Best wishes to you and your father Jules. You have to be beyond exhausted at this point as well as being worried out of your mind.
‎03-30-2014 05:45 PM
I'm so glad pitdakota is on this board. Her insight and knowledge are invaluable
‎03-30-2014 08:48 PM
Jules, I have been where you've been many times. It's a real eye-opener that will change your perspective forever.
I believe every nursing care / rehab facility has an Ombudsman assigned. It should be noted in their lobby or main hallway with name, contact info. Do not hesitate to contact this person as they are there to advocate for patients and families. I threatened to do that only once; I had the director of the facility and head of nursing falling over themselves trying to meet with me when before they wouldn't give me the time of day.

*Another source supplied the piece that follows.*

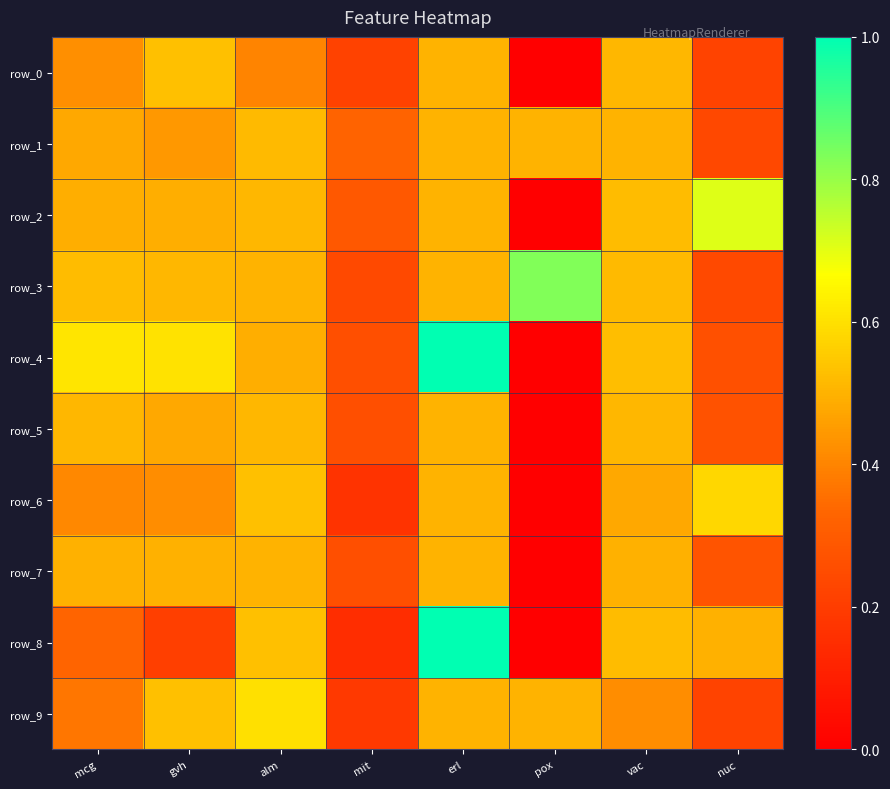

True or false: row_5 has a value of 0.8 at erl.

False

However, the most important thing is for you to try to get your dad out of there as soon as possible, which you are wisely doing.
I am fortunate to have a family with deep and broad medical backgrounds to help advise and educate me. I learned so much over the decades on how to protect my family in hospitals and rehab/nursing facilities, what to look out for, etc. And I learned how to be tough.
Your father is so lucky to have you at his side, and I know he knows it. I know the exhaustion you feel, and you don't even have the support I had, even though it was long-distance. I am sending positive vibes to you for physical and emotional support.
‎03-30-2014 09:15 PM
Sorry about your father Jules. I went through something similar with my mother. The lack of quality of elder care in this country is atrocious. Prayers for the both of you.
‎03-30-2014 09:16 PM
On 3/30/2014 NoelSeven said:I'm so glad pitdakota is on this board. Her insight and knowledge are invaluable
Ditto that!
‎03-30-2014 09:26 PM
Hope things improve for your father, Jules. I'll be praying for you and your family.